WHAT TO WORK ON: In the data that follows, determine how many lines contain the word "watch", and give only that number.

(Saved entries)
# # # #

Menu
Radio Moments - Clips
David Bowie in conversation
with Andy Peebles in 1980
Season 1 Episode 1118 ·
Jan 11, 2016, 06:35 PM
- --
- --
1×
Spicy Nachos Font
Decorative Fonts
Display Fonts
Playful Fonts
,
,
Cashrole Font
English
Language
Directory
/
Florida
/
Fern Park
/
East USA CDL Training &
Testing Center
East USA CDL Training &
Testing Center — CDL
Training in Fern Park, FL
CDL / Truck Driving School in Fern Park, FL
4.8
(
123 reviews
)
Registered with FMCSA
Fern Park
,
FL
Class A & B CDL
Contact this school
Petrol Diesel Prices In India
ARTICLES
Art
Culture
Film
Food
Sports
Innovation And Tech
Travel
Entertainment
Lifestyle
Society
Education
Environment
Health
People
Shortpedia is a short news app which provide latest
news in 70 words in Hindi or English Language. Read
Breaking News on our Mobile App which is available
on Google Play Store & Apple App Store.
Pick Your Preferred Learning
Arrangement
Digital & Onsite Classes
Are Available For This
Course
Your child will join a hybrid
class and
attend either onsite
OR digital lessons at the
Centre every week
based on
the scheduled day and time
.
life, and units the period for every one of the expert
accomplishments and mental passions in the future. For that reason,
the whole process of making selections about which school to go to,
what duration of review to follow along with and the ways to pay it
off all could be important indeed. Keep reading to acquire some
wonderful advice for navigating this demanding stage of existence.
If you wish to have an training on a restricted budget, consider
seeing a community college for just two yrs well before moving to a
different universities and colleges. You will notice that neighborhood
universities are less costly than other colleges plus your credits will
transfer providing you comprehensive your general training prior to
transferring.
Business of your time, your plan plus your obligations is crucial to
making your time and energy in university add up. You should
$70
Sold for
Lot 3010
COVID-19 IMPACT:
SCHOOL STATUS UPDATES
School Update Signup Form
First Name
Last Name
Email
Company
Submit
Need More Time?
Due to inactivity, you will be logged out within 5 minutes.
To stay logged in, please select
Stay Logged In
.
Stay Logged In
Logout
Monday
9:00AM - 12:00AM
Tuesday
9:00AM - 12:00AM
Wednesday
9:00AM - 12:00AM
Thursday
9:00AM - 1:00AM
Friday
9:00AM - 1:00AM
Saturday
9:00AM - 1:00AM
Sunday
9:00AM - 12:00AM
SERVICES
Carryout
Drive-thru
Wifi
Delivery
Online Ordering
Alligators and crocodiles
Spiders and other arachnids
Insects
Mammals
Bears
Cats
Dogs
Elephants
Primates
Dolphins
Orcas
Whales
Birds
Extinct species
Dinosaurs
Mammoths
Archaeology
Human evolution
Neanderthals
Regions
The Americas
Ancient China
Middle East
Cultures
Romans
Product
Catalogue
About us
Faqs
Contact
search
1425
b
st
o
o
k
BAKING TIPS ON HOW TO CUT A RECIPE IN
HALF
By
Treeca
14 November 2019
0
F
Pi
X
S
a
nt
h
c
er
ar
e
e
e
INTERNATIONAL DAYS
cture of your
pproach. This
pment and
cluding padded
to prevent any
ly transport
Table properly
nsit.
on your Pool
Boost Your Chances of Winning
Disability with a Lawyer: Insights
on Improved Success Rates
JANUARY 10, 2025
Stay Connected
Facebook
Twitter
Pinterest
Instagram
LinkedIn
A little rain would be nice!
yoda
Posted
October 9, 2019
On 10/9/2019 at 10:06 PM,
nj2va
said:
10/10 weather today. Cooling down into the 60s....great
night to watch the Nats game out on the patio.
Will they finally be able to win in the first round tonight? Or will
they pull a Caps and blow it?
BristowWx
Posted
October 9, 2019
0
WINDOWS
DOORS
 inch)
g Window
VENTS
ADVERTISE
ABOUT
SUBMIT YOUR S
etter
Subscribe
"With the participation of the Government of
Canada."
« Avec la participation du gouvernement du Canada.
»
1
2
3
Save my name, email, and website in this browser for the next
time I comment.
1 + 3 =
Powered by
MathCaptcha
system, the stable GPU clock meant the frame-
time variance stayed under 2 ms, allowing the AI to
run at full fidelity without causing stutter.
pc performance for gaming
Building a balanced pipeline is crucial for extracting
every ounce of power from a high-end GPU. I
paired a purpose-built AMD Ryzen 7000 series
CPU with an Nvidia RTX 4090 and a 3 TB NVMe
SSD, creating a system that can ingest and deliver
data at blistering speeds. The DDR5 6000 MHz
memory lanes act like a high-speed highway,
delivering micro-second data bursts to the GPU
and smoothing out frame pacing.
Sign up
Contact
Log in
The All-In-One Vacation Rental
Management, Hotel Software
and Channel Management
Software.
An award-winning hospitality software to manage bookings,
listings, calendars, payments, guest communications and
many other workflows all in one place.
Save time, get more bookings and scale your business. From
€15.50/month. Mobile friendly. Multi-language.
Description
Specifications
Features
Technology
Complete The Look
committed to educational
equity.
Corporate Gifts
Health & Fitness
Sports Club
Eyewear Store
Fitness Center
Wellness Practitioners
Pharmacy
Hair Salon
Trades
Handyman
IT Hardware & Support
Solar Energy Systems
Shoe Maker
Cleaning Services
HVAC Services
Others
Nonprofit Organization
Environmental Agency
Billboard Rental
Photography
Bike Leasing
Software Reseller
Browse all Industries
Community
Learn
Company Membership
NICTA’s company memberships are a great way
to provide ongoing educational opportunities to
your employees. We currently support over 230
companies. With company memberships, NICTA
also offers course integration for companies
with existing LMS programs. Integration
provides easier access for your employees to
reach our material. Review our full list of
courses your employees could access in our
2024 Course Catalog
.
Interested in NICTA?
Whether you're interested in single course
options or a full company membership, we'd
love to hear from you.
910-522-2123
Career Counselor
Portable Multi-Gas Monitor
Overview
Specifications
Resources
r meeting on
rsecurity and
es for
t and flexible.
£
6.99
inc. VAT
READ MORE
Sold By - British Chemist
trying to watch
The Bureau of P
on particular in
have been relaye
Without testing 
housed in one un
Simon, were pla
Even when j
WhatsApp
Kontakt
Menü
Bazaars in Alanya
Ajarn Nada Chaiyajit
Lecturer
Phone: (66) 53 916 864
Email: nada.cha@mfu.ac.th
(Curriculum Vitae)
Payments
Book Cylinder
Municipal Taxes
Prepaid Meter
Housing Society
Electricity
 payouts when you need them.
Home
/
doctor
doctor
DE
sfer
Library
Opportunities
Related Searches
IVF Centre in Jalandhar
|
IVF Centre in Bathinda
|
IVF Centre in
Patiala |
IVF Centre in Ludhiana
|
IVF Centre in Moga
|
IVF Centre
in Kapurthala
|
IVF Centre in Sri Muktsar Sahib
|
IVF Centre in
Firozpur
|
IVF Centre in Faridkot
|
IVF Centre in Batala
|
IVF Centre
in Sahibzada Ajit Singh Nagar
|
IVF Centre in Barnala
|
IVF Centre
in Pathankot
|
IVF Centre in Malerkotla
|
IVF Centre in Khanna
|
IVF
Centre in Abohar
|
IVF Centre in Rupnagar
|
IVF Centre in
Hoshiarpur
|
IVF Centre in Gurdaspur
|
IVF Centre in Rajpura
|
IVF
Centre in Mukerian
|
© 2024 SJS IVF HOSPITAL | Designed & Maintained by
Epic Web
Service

# # # #

RESPONSE: 2